Two young American women with energetic ideals and practical skills have joined The Luke Commission fulltime in Eswatini.

Rebekah Sartori is a nurse who feels God has called her to Eswatini for the “rest of my life, with the understanding that if He asks me to go somewhere different tomorrow, I will.”

Rebekah administers IV antibiotics to a patient

Megan McNerney, with a background in economics and international studies, has worked for the Texas Legislature and a federal agency in Washington, D.C. As impressive as that sounds, and it is impressive for one who is 24 years old, Megan says, “This opportunity at The Luke Commission is so much bigger, because I can serve Jesus openly.”

Today in their new TLC positions, Megan is Programme Coordinator (the English/SiSwati word for “program”), and Rebekah’s title is Nursing and Volunteer Coordinator.

Megan cuddles a Liswati baby in his new hat and sweater, compliments of TLC.

Both ladies chuckle at their titles but take their jobs ever so seriously. Each raised her own support from friends and family to serve in Eswatini. Neither receives a salary from TLC. They share an apartment and are becoming good friends.

Harry and Echo VanderWal, TLC’s directors have breathed sighs of relief and gratitude since Rebekah’s and Megan’s arrival.

“Having them here fulltime gives Echo and I time to focus on projects we have not been able to tackle,” said Harry. “We have more family time, too.”

Echo said, “Their help and expertise allow us to concentrate on strategy, vision casting, and medicine. And that’s what we love.”

Echo performs minor surgery on a man’s neck. Rebekah assists. The operating room is the front porch of the rented TLC house.

Rebekah was graduated from Cedarville University in Ohio with her nursing degree in 2005. She worked as a labor and delivery RN in the United States, but did three short-term stints in Eswatini with the VanderWals in 2008, 2009, then 2010.

Now age 27, Rebekah recommends that anyone who feels God nudging them to a foreign mission field should volunteer overseas on a short-term trip.

Babies’ smiles transcend cultures and languages, as Rebekah knows and appreciates.

“Those trips helped shape the calling in my life,” notes Rebekah.

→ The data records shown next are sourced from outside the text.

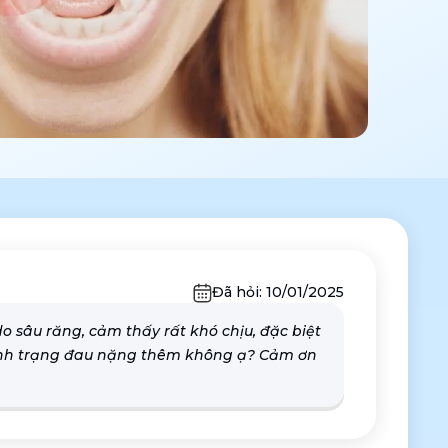
Đã hỏi:
10/01/2025
o sâu răng, cảm thấy rất khó chịu, đặc biệt
tình trạng đau nặng thêm không ạ? Cảm ơn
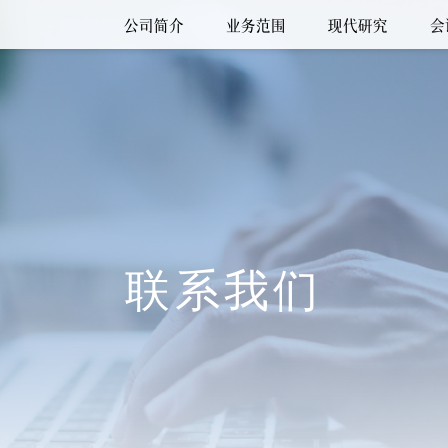
公司简介
业务范围
现代研究
会
联系我们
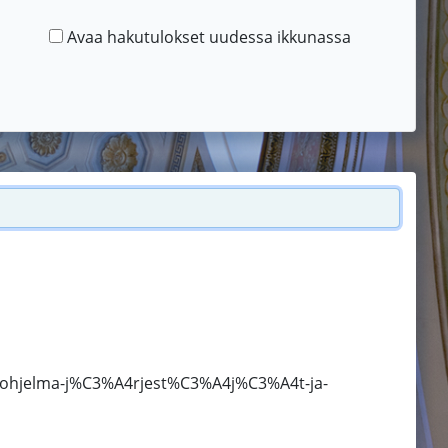
Avaa hakutulokset uudessa ikkunassa
-ohjelma-j%C3%A4rjest%C3%A4j%C3%A4t-ja-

In Eswatini since June, Rebekah misses her family, but knows her parents “want me to serve the Lord and are happy I’m here.”

Rebekah’s routine tasks include drawing blood, starting IVs, dressing wounds, assisting Echo with medical procedures.

“Patient care in Eswatini seems totally different but also totally the same,” observes Rebekah. “God has prepared me in what I didn’t even realize I would need to know.”

For instance, Echo has been very ill this summer of 2011. Rebekah has been her live-in nurse. “Then Echo learned she was pregnant. How’s that for His perfect timing for me to be here.”

And on a day-to-day basis, what does Megan do?

Megan helps this young man listen to music at a bush clinic. He may only have part of a body, but he demonstrates an overflowing spirit and faith in Jesus.

“I put Harry’s and Echo’s administrative brains on paper,” she laughs, with one of those laughs that’s contagious even via Skype.

Asked to outline her skills and duties, Megan says: “I have developed a way of thinking that sees the big picture but can break it down into smaller pieces. I try to grasp the different pieces of TLC and how they interact on a daily basis.”

Megan has taken over many computer duties which fell to Echo. “I want to lessen Echo’s load, so she doesn’t get bogged down in details.”

Megan befriends a Liswati boy who wonders about her computer. Her “mobile bush office” is a small enclosure behind a tarp.

Also, Megan is gathering information for a mobile laboratory and working on requirements for a USA-funded circumcision grant. “I can reframe proposals for different audiences,” she says as an example.

What about boyfriends and love, marriage and family for these young ladies?

They admit to having had numerous discussions about these very topics, but neither has a boyfriend or is actively looking for one.

“When I thought about coming to Eswatini fulltime, this was initially a struggle,” admits Rebekah.

“What if I never get married, I thought? But since I’ve been here, I’ve had huge peace in that area. If God wants me married, He can bring that man to Africa,” she teases. “If God wants me married, He can bring that man from anywhere!”

And from Megan: “Having a boyfriend has never been an ambition of mine. For this season of my life, I’m content. I’m not some super spiritual person, but I know that I must develop my relationship with Jesus and know where He wants me to be before intertwining my life with someone else.”

Megan first learned of The Luke Commission from her parents Jim and Faye McNerney, who served short terms as volunteers with TLC. Her family is from Ohio. Right now, Megan intends to stay in Eswatini two years.

Rebekah’s family lives in Kentucky but came from Wisconsin.

After their first full summer (winter) in Eswatini, the women are as eager as ever.

“I’m excited to see where God is going to take The Luke Commission, and I’m excited to be part of it,” says Rebekah.

“”I feel so blessed to serve on the front lines of the mission field here,” declares Megan.